- The request -
Reproduce every line of text in the material below verbatim, omitting the pictures.
---*---
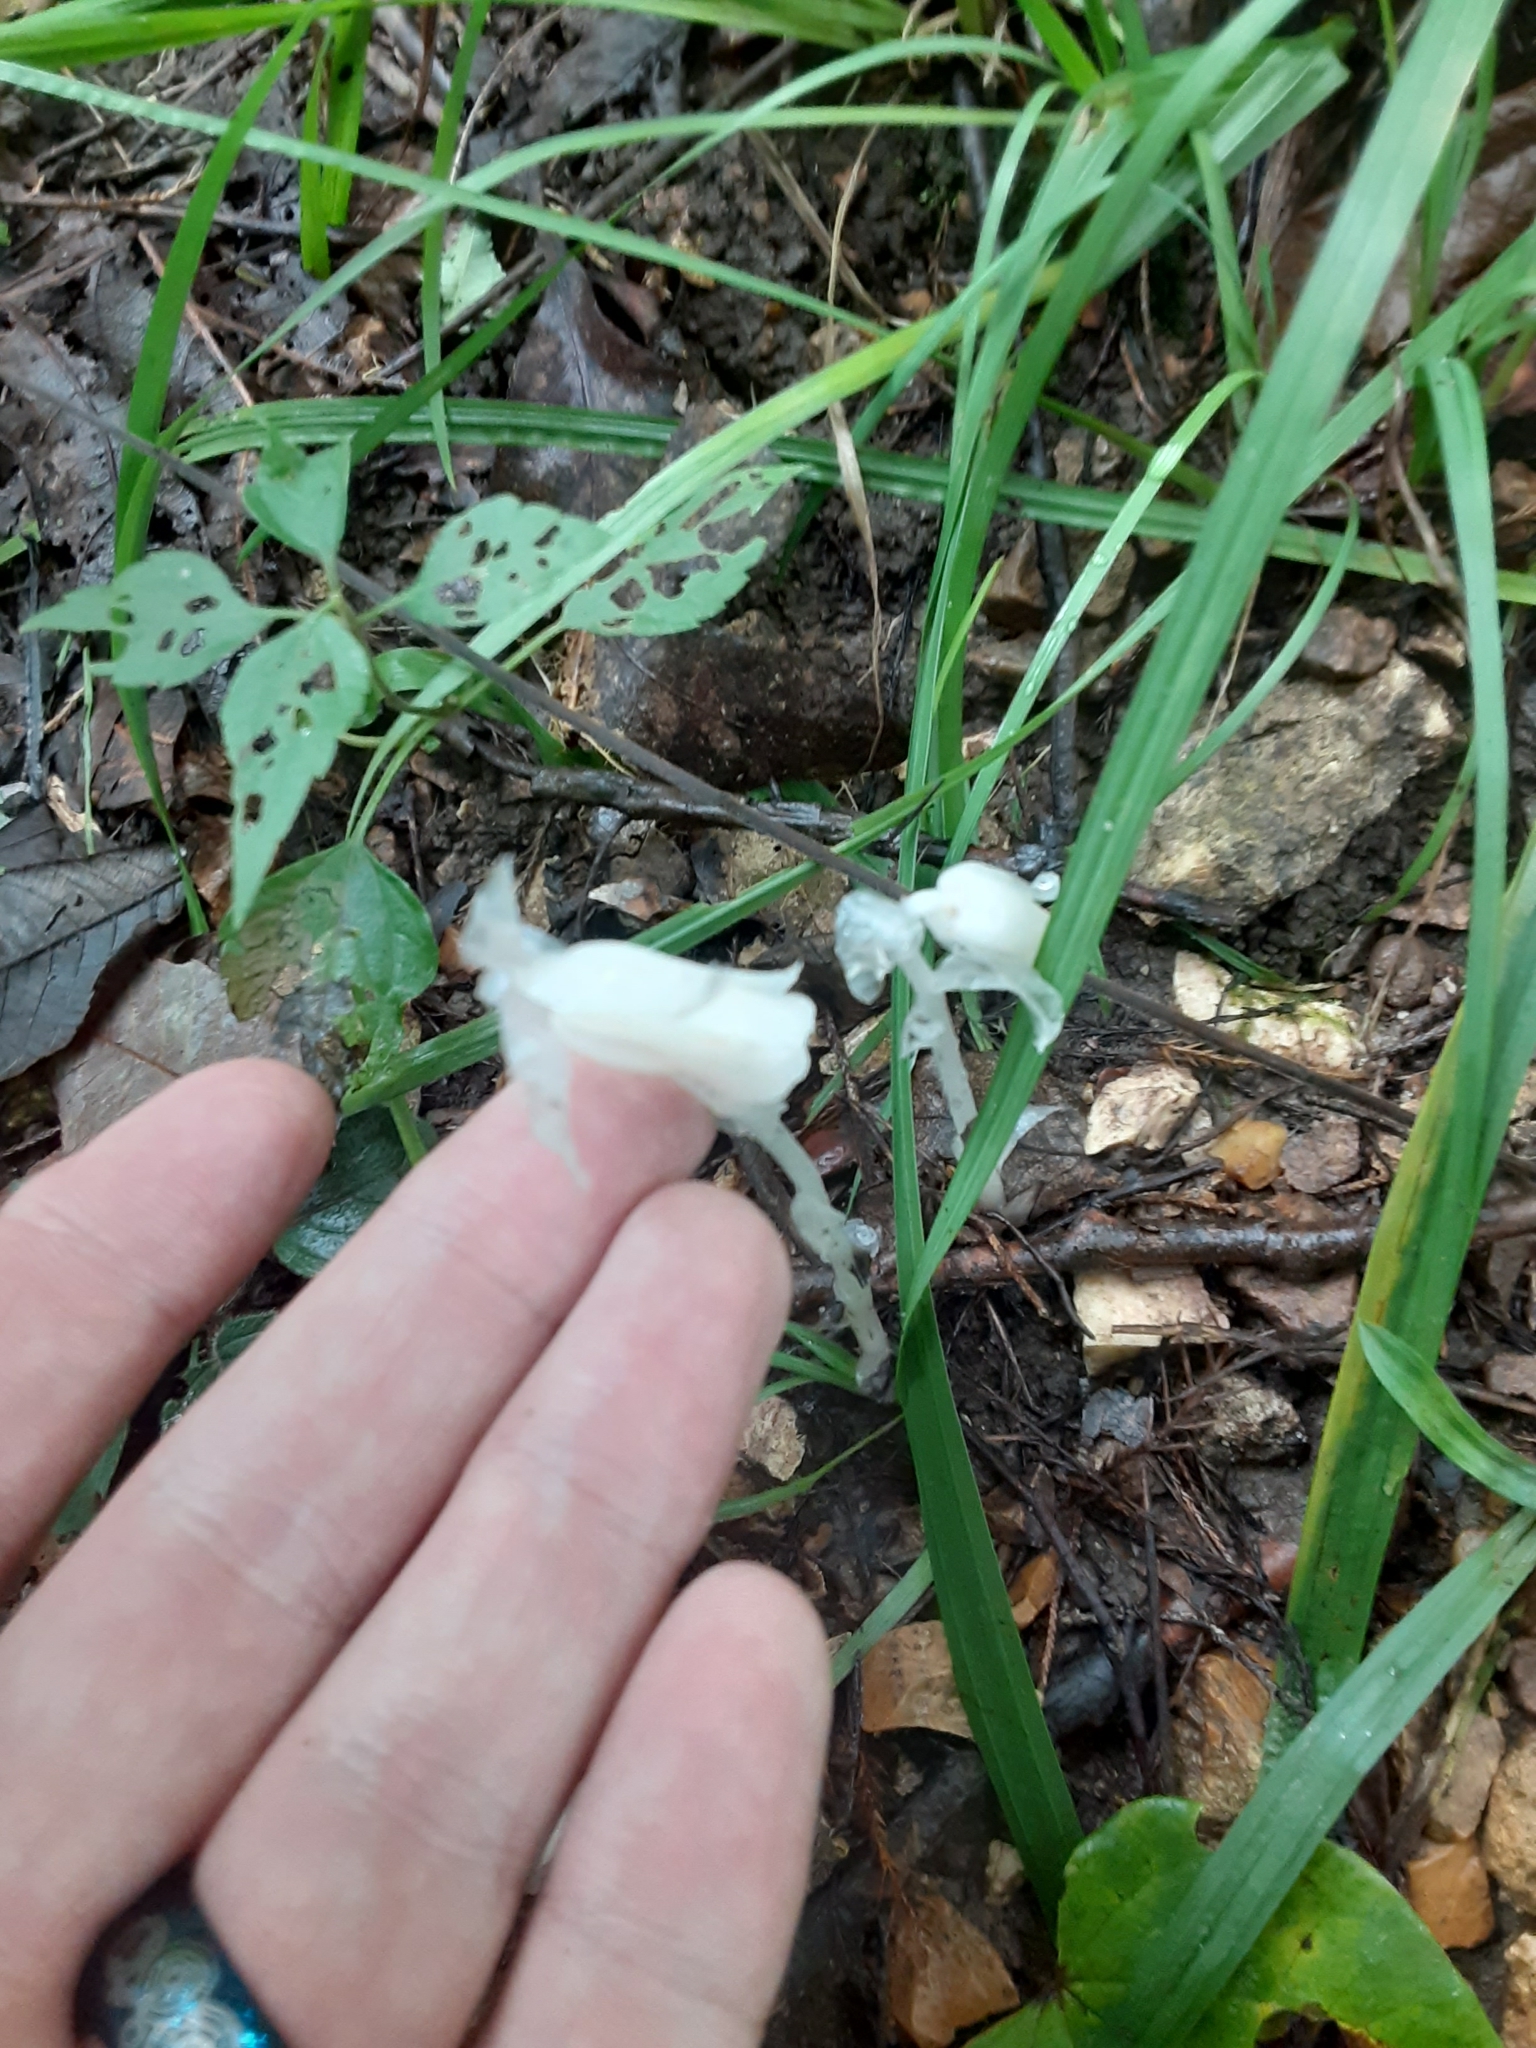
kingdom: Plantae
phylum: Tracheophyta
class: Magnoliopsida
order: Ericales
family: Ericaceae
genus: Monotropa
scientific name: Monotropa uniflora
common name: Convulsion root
---*---
- Worked solution -
kingdom: Plantae
phylum: Tracheophyta
class: Magnoliopsida
order: Ericales
family: Ericaceae
genus: Monotropa
scientific name: Monotropa uniflora
common name: Convulsion root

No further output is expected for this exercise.